Emploi

Une bénéficiaire d’allocations doit rembourser 22 102,78 € après avoir caché la vente d’un bien hérité

En Espagne, une femme de Navarre condamnée à restituer plus de 22 000 € d’allocations après avoir revendu un bien hérité en 2019 sans en informer le SEPE. Le tribunal et la cour régionale ont rejeté sa défense fondée sur la prescription.

Une bénéficiaire d’allocations doit rembourser 22 102,78 € après avoir caché la vente d’un bien hérité
©Illustration IA Nicolas Berger / renseignementeconomique.fr

Contexte et découverte

En 2018, une habitante de Navarre, âgée de plus de 52 ans, a commencé à percevoir une allocation destinée aux demandeurs d'emploi de sa tranche d'âge, versée sans limite de durée jusqu'à l'âge de la retraite sous réserve du respect d'un plafond de ressources. L'année précédente, elle avait hérité d'un bien immobilier provenant du décès de ses parents. Après l'avoir cédé en 2019, la vente lui a rapporté 30 000 €, somme qu'elle n'a pas signalée au SEPE (Service public de l'emploi espagnol).

Contrôle, suspension et demande de remboursement

Ce n'est qu'en 2024, lors d'un contrôle croisé avec l'administration fiscale, que le SEPE a identifié l'opération. L'organisme a alors estimé que la bénéficiaire avait perçu indûment l'allocation sur la période allant du 8 juillet 2020 au 30 juin 2024. Suite à cette découverte, l'aide a été suspendue et l'administration a exigé le remboursement de 22 102,78 €.

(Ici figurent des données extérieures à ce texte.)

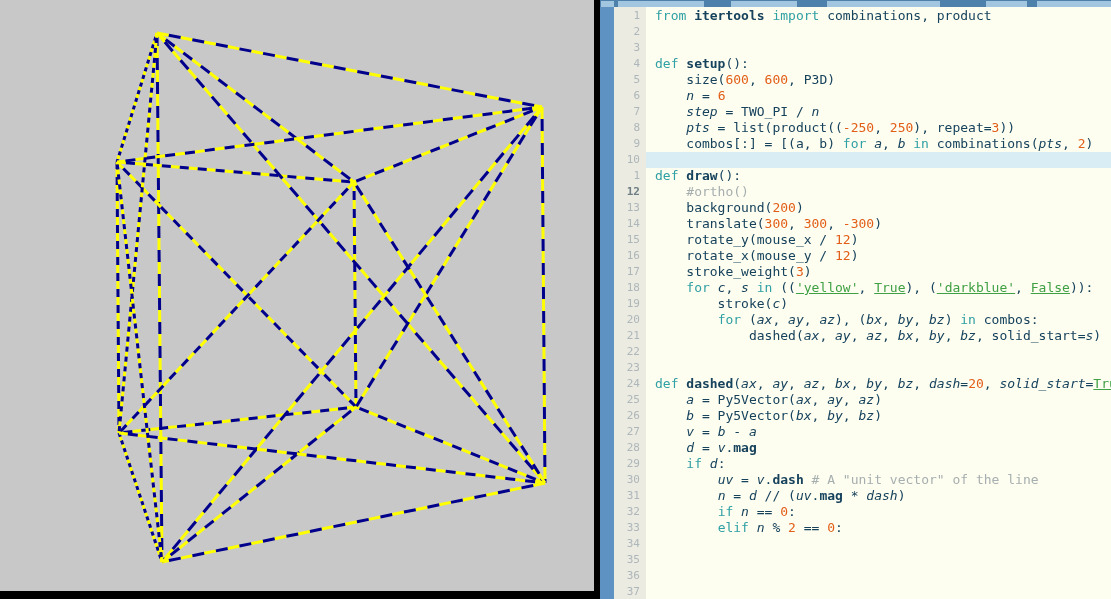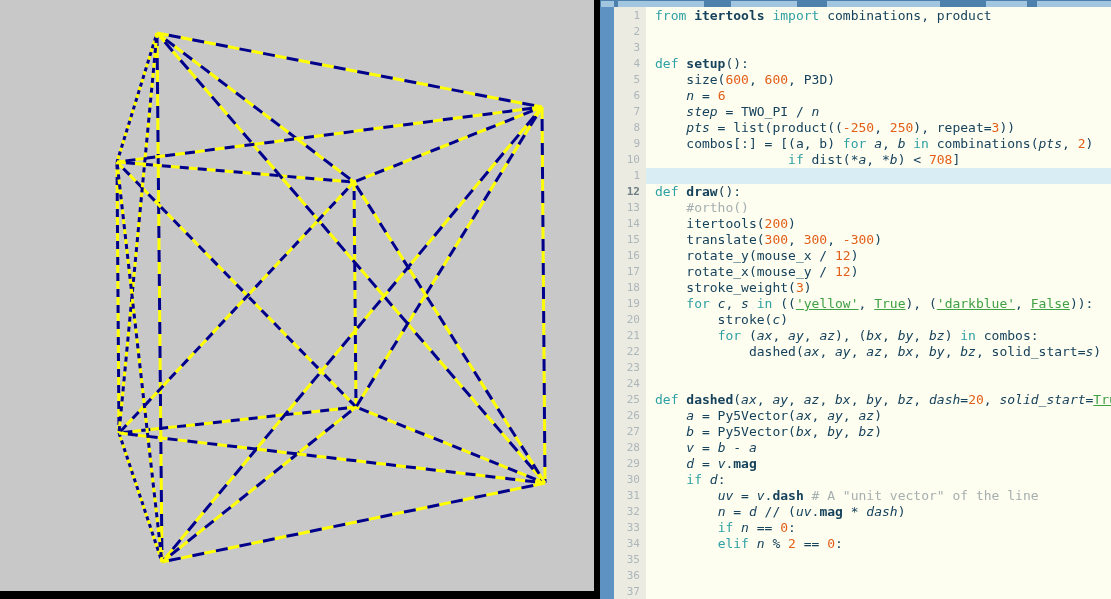"if dist(*a, *b) < 708]" div.row { html: <div><span> </span><span>if</span><span> dist(*</span><span>a</span><span>, *</span><span>b</span><span>) &lt; </span><span>708</span><span>]</span></div> -> none }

Procédure judiciaire et argument de prescription

La bénéficiaire a contesté la décision en arguant que l'administration ne pouvait plus réclamer les sommes au-delà d'un certain délai, invoquant la prescription. Ce moyen n'a pas été retenu : ni le tribunal de Pampelune ni la Haute Cour de justice de Navarre n'ont donné gain de cause à la défenderesse, considérant la dissimulation de la vente et validant la demande de restitution.

Ce que cela change pour les allocataires et employeurs

Cette affaire rappelle plusieurs points pratiques pour les personnes percevant des prestations sociales :

  • Obligation de déclarer tout revenu ou patrimoine susceptible de modifier l'éligibilité aux aides ;
  • Contrôles croisés entre services fiscaux et administrations sociales peuvent remonter des opérations antérieures ;
  • Pas d'impunité : la dissimulation expose au remboursement des sommes perçues et à des procédures judiciaires.
AnnéeÉvénementMontant
2018Début de l'allocation pour demandeur d'emploi >52 ans
2019Vente du bien hérité30 000 €
8/07/2020 - 30/06/2024Période considérée comme indemnisée indûment
2024Découverte lors d'un contrôle et réclamation22 102,78 €

Enjeux et enseignements

Au-delà de l'aspect pécuniaire, l'arrêt illustre la fermeté des administrations sociales face aux omissions qui remettent en cause l'éligibilité aux aides. Les droits ouverts « sans limitation de durée » restent conditionnels : la surveillance des ressources est continue et les procédures de recouvrement peuvent aboutir plusieurs années après les faits, notamment lorsque des informations fiscales sont croisées.

Pour les salariés et les demandeurs d'emploi, la leçon est claire : signaler toute entrée de patrimoine ou revenu susceptible d'excéder les seuils applicables permet d'éviter des rappels importants. Pour les employeurs et conseillers, l'affaire rappelle aussi l'intérêt d'une information précise et régulière des publics sur les obligations déclaratives liées aux prestations.